Littler’s very eminence owes much to his anomalous position as an overgrown kid in a working man’s sport based around betting and booze (two things he is still legally barred from enjoying).
Jessica Gadirova might have been 16 when she won her first European title, but then that’s hardly unusual in gymnastics – the sport made for pixies. As for skateboarder Sky Brown (Olympic bronze at 13) and snowboarder Mia Brooks (world champion at 16), most casual viewers have no real familiarity with their disciplines. As a result, we don’t know how amazed we ought to be.

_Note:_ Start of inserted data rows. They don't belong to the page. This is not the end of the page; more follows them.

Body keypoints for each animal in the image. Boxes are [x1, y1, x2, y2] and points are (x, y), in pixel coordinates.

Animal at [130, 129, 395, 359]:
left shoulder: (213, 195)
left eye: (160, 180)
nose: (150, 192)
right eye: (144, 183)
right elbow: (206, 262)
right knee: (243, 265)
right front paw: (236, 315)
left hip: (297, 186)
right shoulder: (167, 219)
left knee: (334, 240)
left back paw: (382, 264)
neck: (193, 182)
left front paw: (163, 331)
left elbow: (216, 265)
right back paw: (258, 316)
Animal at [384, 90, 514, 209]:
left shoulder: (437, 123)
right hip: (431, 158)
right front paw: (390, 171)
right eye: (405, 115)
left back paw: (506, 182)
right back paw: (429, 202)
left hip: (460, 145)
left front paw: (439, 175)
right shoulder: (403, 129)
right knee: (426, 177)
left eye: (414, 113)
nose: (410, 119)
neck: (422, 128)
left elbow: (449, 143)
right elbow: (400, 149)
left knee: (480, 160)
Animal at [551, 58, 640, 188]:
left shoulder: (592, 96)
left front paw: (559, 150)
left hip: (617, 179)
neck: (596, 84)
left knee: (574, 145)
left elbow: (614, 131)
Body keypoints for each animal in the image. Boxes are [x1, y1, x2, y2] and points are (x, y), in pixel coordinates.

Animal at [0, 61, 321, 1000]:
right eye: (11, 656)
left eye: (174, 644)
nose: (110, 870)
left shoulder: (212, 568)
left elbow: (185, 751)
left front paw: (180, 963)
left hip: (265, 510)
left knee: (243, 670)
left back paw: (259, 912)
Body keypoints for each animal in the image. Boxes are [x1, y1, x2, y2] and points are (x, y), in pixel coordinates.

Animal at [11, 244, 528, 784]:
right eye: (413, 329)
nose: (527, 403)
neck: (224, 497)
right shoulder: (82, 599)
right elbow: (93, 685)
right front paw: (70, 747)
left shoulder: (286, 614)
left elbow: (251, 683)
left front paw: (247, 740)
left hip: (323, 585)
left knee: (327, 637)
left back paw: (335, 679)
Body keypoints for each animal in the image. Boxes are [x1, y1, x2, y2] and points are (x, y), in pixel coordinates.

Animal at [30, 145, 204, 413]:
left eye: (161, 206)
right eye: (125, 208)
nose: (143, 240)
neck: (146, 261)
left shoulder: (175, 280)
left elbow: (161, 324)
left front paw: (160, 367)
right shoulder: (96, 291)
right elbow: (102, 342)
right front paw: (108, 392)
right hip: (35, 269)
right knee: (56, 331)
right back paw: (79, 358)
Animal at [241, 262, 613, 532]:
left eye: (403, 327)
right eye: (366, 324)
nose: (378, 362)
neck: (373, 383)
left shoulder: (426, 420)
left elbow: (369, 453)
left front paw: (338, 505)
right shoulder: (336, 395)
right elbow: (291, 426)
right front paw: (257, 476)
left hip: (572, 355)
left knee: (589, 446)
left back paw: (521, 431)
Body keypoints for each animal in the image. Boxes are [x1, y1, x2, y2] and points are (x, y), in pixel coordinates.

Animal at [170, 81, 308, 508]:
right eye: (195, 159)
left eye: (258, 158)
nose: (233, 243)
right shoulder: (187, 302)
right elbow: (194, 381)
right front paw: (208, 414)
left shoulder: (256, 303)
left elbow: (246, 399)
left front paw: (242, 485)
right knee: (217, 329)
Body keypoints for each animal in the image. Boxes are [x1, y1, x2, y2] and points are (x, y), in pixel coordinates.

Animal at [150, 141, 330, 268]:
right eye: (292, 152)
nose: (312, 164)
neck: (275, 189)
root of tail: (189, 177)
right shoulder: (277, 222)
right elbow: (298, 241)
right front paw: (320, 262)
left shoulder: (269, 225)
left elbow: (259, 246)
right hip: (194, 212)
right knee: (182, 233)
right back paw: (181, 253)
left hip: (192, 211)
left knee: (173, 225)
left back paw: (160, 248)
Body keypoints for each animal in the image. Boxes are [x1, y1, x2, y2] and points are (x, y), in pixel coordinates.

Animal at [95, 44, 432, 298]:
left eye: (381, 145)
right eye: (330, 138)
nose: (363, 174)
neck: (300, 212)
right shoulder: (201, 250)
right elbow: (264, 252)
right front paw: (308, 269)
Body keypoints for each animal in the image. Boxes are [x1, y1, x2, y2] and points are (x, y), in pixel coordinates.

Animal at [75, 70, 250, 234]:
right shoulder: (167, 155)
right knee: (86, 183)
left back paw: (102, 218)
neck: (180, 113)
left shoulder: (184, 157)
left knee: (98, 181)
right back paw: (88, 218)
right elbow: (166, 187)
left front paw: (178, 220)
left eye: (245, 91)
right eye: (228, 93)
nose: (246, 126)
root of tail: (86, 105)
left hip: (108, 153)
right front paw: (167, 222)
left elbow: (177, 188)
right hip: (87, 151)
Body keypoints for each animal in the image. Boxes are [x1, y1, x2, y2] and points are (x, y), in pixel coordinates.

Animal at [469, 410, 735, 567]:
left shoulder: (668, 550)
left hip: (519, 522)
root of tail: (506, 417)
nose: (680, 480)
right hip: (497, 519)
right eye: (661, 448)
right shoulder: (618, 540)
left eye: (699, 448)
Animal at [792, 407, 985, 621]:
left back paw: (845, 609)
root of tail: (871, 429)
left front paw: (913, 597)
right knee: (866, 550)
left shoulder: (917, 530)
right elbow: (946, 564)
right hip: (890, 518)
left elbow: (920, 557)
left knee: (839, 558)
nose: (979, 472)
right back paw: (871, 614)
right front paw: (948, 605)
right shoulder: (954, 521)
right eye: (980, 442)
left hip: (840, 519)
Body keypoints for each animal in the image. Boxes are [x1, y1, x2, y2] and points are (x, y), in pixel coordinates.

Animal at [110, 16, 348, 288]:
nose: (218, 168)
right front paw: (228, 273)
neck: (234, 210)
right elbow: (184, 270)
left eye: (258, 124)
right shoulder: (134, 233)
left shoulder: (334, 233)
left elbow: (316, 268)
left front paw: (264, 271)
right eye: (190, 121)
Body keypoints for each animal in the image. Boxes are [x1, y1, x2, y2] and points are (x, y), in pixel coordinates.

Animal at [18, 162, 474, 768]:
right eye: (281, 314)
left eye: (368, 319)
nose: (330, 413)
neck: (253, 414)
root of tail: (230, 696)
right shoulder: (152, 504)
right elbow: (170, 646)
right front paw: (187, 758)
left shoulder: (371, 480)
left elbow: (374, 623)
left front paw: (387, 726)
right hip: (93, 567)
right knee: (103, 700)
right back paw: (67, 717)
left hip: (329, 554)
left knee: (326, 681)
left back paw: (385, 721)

We do, however, know what darts champions look like: grizzled chaps like Eric Bristow and Phil Taylor. The fact that Littler already blends in so well only adds to the charm of the whole story.
As a lad who enjoys his PlayStation, his kebabs and his vapes, Littler is likely to face fewer distractions than Raducanu. As an unlikely candidate for the Met Gala, his path could well run closer to that of Stephen Hendry, the monomaniac teenage snooker star who rarely raised his eyes from the green baize. At 18, Hendry even dumped his girlfriend (later wife) because his manager insisted that she was becoming a distraction.
But there is one thing that all these superkids have in common. As Truman correctly points out, they experience no fear, and are thus perfectly positioned to instil fear into their opponents (even if Luke Humphries held his nerve on Wednesday night). Nobody wants to face a prodigy on a roll. But everyone wants to watch them.